Rostock (ABZ). – Die Hagemann GmbH hat gemeinsam mit ihrer Tochtergesellschaft Baufa KBS GmbH den Rückbau eines Stahlbetonkanals am Terminal im Überseehafen Rostock ausgeführt. Die Arbeiten erfolgten bei laufendem Betrieb aller Leitungen und Medien.
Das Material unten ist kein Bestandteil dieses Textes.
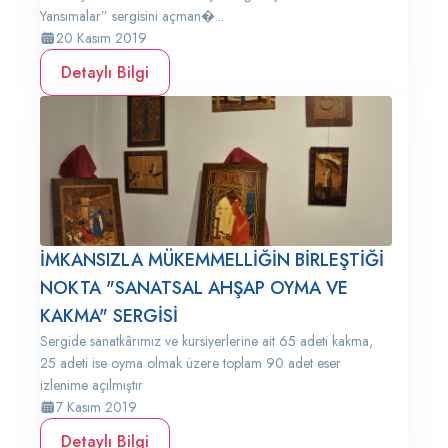
Yansımalar” sergisini açman�...
20 Kasım 2019
Detaylı Bilgi
İMKANSIZLA MÜKEMMELLİĞİN BİRLEŞTİĞİ
NOKTA "SANATSAL AHŞAP OYMA VE
KAKMA" SERGİSİ
Sergide sanatkârımız ve kursiyerlerine ait 65 adeti kakma,
25 adeti ise oyma olmak üzere toplam 90 adet eser
izlenime açılmıştır
7 Kasım 2019
Detaylı Bilgi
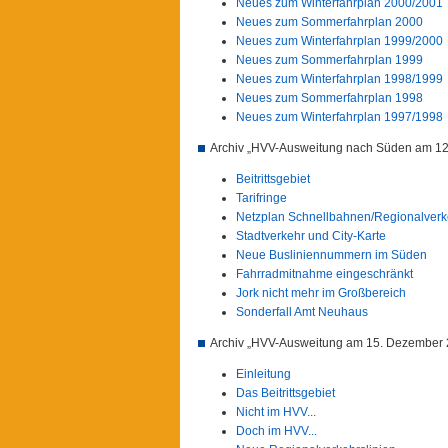
Neues zum Winterfahrplan 2000/2001
Neues zum Sommerfahrplan 2000
Neues zum Winterfahrplan 1999/2000
Neues zum Sommerfahrplan 1999
Neues zum Winterfahrplan 1998/1999
Neues zum Sommerfahrplan 1998
Neues zum Winterfahrplan 1997/1998
Archiv „HVV-Ausweitung nach Süden am 1
Beitrittsgebiet
Tarifringe
Netzplan Schnellbahnen/Regionalverk
Stadtverkehr und City-Karte
Neue Busliniennummern im Süden
Fahrradmitnahme eingeschränkt
Jork nicht mehr im Großbereich
Sonderfall Amt Neuhaus
Archiv „HVV-Ausweitung am 15. Dezember 20
Einleitung
Das Beitrittsgebiet
Nicht im HVV...
Doch im HVV...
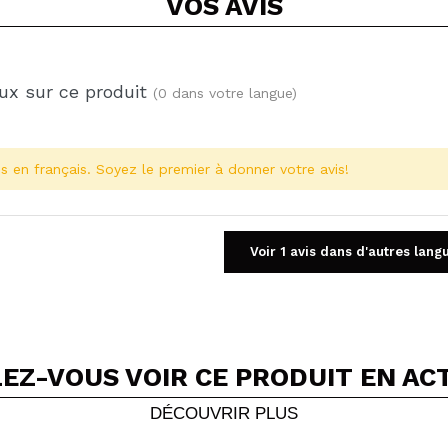
VOS
AVIS
ux sur ce produit
(0 dans votre langue)
s en français. Soyez le premier à donner votre avis!
Voir 1 avis dans d'autres lang
EZ-VOUS VOIR CE PRODUIT EN AC
Partager une vidéo ou une photo
Votre vidéo pourrait être la première. Imaginez...
DÉCOUVRIR PLUS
Der demontierte Kanal hatte nach Herstellerangaben Abmessungen von 2,45 m Höhe, 2,5 m Breite und 52,5 m Länge. Die erforderlichen Schnitttiefen erreichten bis zu 45 cm, was den Einsatz von Diamanttechnik notwendig machte.
Die Rückbauarbeiten gliederten sich laut Hagemann in drei Phasen: Zunächst wurde der Deckel des Kanals mittels Wandsäge abgetrennt, anschließend folgten die Kanalwände und abschließend die Sohle. Eine besondere Herausforderung stellte dabei dar, dass sämtliche Leitungen und Medien im Kanal während der gesamten Arbeitszeit in Betrieb blieben.
Das zeitweise anstehende Grundwasser erforderte den kontinuierlichen Einsatz von vier Hochleistungspumpen, um die Arbeitsbereiche trocken zu halten. Dies stellte nach Angaben des Unternehmens hohe Anforderungen an die Koordination und Logistik.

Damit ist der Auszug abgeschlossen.